AIDS-Prävention in Afrika. Keystone

Wer mit HIV infiziert oder bereits an Aids erkrankt ist, soll weltweit Zugang zu medizinischer Pflege erhalten. Dieses Ziel will die Schweiz an der am Sonntag beginnenden Welt- Aids- Konferenz im südafrikanischen Durban unterstützen.

Die Tagung mit rund 10’000 Forschern, Gesundheitsexperten und- politikern, Vertretern von Firmen und regierungsunabhängigen Organisationen (NGO) sowie Betroffenen findet erstmals in Afrika statt, dem von der Immunschwächekrankheit am stärksten betroffenen Kontinent.

Die 13. Aidskonferenz, die vom 9. bis 14. Juli dauert, steht unter dem Motto «Das Schweigen brechen». Der Slogan beziehe sich auf die noch immer verbreitete Tabuisierung der Krankheit und Ausgrenzung der Betroffenen, vor allem in Afrika, sagte Jean-Jacques Thorens vom Bundesamt für Gesundheit (BAG) vor der Konferenz in Bern.

Katastrophe für Afrika

Afrika erlebe eine riesige Katastrophe: Erstmals seien die wirtschaftlichen Folgender Aids-Epidemie sichtbar, die Krankheit führe für Staat und Privatwirtschaft zu höheren Ausgaben bei geringeren Einnahmen.
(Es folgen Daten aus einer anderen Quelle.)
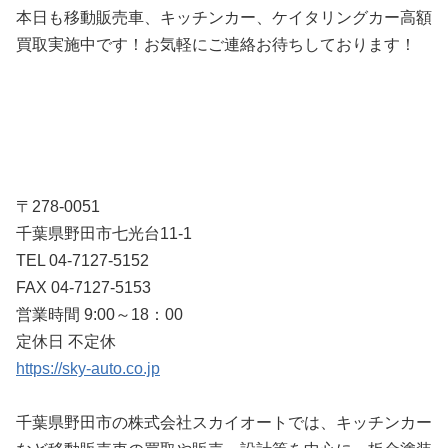
本日も移動販売車、キッチンカー、ケイタリングカー高額
買取実施中です！お気軽にご連絡お待ちしております！
〒278-0051
千葉県野田市七光台11-1
TEL 04-7127-5152
FAX 04-7127-5153
営業時間 9:00～18：00
定休日 不定休
https://sky-auto.co.jp
千葉県野田市の株式会社スカイオートでは、キッチンカー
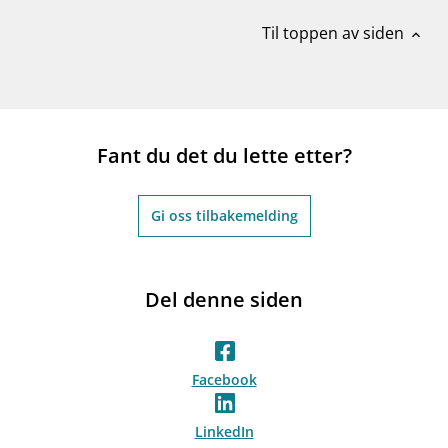
Til toppen av siden
expand_less
Fant du det du lette etter?
Gi oss tilbakemelding
Del denne siden
Facebook
LinkedIn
Im Gesundheitswesen werde die Aufbauarbeit von Jahrzehnten ruiniert.

In einigen Ländern Afrikas stürben mehr Lehrer an Aids als neu ausgebildet werden könnten. Besonders beunruhigt zeigte sich Thorens über die UNO-Prognose, wonach in Afrika ein Drittel der heute unter 15-Jährigen einst an Aids sterben könnte.

In der westlichen Welt rettet ein Medikamentencocktail viele Aids-Erkrankte vor dem Tod. In den Entwicklungsländern stehe diese Möglichkeit weiterhin den wenigsten zur Verfügung, trotz einer Preissenkungsaktion von fünf Pharmakonzernen.
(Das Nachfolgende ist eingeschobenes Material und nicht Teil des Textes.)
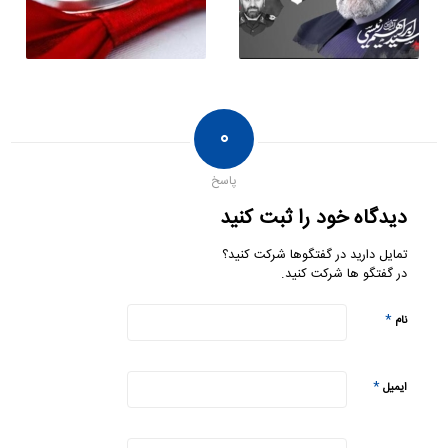
۰
پاسخ
دیدگاه خود را ثبت کنید
تمایل دارید در گفتگوها شرکت کنید؟
در گفتگو ها شرکت کنید.
*
نام
*
ایمیل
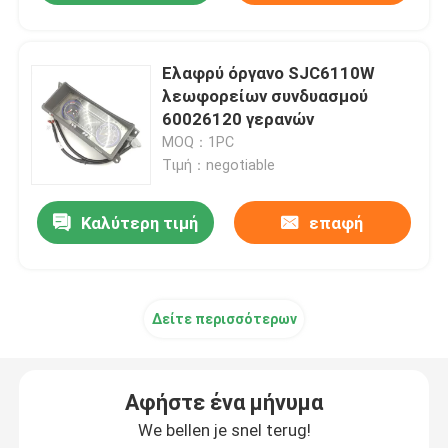
Ελαφρύ όργανο SJC6110W
λεωφορείων συνδυασμού
60026120 γερανών
MOQ：1PC
Τιμή：negotiable
Καλύτερη τιμή
επαφή
Δείτε περισσότερων
Αφήστε ένα μήνυμα
We bellen je snel terug!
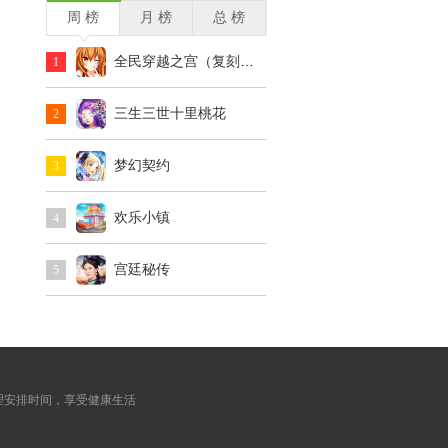
周 榜
月 榜
总 榜
全民穿越之宫（复刻版）
1
三生三世十里桃花
2
梦幻契约
3
欢乐小镇
4
宫廷秘传
5
。
理安排时间，享受健康生活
Die Prävention bleibe deshalb das wichtigste Mittel, sagte Thorens. Am Vortag der Eröffnung der Konferenz in Durban veranstaltet die Schweiz in Zusammenarbeit mit der UNO, den USA und Kanada ein zweitägiges Präventions-Symposium.
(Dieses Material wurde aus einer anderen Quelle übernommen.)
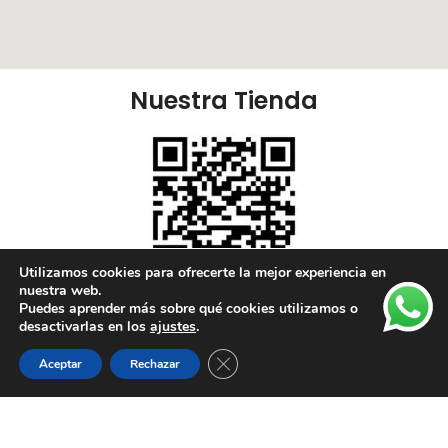
Nuestra Tienda
Utilizamos cookies para ofrecerte la mejor experiencia en
nuestra web.
Puedes aprender más sobre qué cookies utilizamos o
Nuestras Redes:
desactivarlas en los
ajustes
.
Cerrar el banner de cookies RGPD
Aceptar
Rechazar
Lista de deseos
Tienda
Carrito
Mi cuenta
Enlaces Útiles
Auf der medizinischen Ebene sollen den Konferenzteilnehmern die Erfahrungender Schweiz mit den Medikamententherapien erläutert werden. Dabei soll es insbesondere um Langzeit- und Nebenwirkungen gehen.

Auch der Umgang mit Drogenabhängigen soll zur Sprache kommen – allerdings gehe es nicht darum, das Schweizer Heroinabgabemodell zu propagieren, beeilen sich die Verantwortlichen zu versichern. Schliesslich wollen das BAG und Werbeexperten abklären, wie in Afrika Kampagnen zur Enttabuisierung von Aids geführt werden könnten.